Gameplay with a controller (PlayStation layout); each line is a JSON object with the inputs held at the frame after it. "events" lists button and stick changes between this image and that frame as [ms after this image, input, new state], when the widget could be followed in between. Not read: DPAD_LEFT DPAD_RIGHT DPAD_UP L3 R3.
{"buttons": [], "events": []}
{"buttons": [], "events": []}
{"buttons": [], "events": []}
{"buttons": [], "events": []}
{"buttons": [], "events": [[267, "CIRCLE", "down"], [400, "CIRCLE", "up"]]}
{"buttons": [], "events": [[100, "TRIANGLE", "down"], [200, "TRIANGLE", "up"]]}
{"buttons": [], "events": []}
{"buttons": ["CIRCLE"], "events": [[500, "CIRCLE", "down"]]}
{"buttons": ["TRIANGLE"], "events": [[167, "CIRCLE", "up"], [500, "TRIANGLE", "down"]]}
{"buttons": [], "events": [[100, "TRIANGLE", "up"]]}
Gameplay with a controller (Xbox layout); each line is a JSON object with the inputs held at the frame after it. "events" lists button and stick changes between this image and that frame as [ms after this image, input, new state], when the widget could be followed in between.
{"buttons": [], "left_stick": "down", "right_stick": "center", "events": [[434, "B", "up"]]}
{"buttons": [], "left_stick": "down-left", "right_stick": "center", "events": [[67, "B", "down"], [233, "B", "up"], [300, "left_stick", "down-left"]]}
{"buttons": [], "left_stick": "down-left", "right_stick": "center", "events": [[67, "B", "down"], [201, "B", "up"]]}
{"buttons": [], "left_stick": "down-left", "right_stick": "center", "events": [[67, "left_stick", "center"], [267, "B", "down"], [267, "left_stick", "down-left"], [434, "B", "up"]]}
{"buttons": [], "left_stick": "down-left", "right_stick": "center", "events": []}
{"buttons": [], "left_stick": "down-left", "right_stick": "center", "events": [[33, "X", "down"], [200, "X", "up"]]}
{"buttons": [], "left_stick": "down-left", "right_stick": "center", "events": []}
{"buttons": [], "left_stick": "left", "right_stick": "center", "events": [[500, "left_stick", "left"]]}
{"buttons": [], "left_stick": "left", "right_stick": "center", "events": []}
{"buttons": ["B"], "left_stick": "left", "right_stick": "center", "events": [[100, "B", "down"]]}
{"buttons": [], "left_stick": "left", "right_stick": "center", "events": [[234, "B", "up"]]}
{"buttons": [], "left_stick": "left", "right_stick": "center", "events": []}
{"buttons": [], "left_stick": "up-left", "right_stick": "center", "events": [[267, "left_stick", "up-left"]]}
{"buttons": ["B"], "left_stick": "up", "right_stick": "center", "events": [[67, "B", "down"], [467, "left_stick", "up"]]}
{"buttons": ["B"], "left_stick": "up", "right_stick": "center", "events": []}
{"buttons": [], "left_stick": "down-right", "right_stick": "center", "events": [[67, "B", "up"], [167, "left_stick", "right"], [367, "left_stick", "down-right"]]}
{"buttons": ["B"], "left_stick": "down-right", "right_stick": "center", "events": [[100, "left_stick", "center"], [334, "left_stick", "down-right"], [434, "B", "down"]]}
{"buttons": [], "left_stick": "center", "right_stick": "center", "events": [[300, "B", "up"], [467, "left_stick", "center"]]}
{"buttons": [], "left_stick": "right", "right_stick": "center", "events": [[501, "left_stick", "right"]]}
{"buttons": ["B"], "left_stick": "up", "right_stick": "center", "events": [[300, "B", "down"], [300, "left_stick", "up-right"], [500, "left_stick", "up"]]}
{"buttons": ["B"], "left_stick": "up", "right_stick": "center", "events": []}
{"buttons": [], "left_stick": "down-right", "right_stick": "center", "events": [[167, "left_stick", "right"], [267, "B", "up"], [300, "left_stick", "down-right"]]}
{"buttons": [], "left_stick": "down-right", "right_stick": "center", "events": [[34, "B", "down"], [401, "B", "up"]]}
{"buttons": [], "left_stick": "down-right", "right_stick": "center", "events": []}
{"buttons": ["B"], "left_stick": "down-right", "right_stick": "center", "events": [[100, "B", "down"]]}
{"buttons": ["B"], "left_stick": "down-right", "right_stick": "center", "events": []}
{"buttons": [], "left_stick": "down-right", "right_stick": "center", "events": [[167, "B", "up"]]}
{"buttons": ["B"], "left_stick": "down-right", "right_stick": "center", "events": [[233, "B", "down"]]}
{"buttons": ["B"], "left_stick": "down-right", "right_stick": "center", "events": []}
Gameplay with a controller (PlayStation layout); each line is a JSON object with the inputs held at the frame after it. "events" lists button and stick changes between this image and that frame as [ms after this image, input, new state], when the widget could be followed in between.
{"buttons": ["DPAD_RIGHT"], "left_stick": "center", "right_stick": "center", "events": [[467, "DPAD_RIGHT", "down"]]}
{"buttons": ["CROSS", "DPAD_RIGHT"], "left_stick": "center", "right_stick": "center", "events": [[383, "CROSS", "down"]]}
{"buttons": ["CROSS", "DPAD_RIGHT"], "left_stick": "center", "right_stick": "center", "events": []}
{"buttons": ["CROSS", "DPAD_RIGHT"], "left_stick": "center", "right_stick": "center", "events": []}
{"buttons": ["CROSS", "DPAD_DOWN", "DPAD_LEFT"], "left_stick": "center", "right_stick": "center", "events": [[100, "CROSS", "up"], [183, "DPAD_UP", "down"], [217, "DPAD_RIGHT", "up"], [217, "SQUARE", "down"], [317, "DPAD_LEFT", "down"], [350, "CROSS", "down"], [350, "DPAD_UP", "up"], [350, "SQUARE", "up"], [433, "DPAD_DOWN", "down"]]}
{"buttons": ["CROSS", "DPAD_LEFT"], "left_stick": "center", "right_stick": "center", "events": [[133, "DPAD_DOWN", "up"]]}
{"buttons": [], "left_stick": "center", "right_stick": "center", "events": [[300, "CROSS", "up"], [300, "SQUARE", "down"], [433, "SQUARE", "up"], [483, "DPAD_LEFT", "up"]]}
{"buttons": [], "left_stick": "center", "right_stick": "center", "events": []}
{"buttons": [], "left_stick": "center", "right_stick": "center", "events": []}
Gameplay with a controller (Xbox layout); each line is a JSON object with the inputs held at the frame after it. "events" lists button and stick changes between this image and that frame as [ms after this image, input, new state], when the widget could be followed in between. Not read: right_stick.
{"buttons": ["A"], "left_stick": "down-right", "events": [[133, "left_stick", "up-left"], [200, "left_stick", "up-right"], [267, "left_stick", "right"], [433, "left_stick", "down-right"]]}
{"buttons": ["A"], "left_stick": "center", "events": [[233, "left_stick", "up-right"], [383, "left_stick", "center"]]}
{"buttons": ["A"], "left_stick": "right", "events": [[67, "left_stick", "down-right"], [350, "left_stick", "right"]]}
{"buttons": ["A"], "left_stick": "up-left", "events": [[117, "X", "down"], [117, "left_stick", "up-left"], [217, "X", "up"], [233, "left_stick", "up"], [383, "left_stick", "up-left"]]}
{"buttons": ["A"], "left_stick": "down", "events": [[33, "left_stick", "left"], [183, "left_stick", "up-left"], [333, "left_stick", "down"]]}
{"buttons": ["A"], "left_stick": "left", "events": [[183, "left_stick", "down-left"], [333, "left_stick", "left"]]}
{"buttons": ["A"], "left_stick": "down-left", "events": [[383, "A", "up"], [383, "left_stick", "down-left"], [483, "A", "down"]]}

··········

▶ **WORK TO BE COMPLETED**: Tally the lines of the listing above that include the string "TRIANGLE". Provide the total alone.

▶ **SOLUTION BELOW**: 3